Distribute drugs, yes, I did that.” Gov’t Appx. 60. The record of the Rule 11
proceedings belies Zografidis’s argument that his plea lacked a sufficient factual
basis.
Zografidis also appeals the district court’s denial of his motion to suppress
evidence found during a search of his home, and Catino appeals the district court’s
denial of his motion for a Fatico hearing. See United States v. Fatico, 579 F.2d 707
(2d Cir. 1978). Both Zografidis and Catino waived the right to appeal those issues
in their plea agreements. As a result, we will not consider those arguments.
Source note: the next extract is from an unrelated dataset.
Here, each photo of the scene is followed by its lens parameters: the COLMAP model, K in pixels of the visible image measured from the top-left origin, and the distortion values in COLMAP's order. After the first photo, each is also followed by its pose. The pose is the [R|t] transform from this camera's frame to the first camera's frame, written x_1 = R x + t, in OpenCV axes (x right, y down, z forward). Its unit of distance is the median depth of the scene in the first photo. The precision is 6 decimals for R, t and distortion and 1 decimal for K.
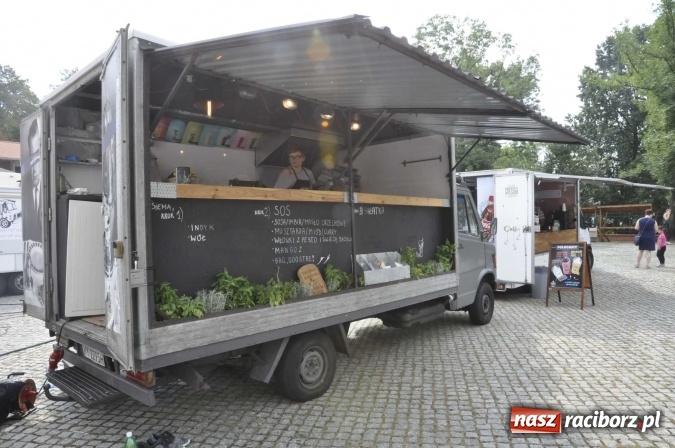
lens RADIAL K [[462.8, 0, 332.2], [0, 462.8, 223.4], [0, 0, 1]] dist [-0.129079, 0.095263]
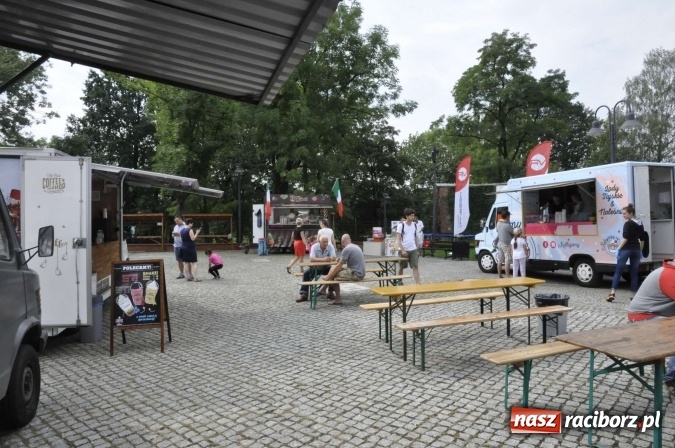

3To the extent that Zografidis asserts an ineffective assistance of counsel claim related to his counsel’s failure to explain to him that he was presumptively deportable, see United States v. Al Halabi, 633 F. App’x 801, 803 (2d Cir. 2015) (summary order) (“[W]here the law clearly dictates that removal is presumptively mandatory, a defense attorney’s failure to advise his client of that fact falls below an objective standard of reasonableness.”), we decline to address that claim on direct appeal, see United States v. Khedr, 343 F.3d 96, 99 92d Cir. 2003) (“[T]his court has expressed a baseline aversion to resolving ineffectiveness claims on direct review.” (internal quotation marks omitted)).
9 We have considered the appellants’ remaining arguments and find them to be
without merit. Accordingly, the district court’s judgments are AFFIRMED.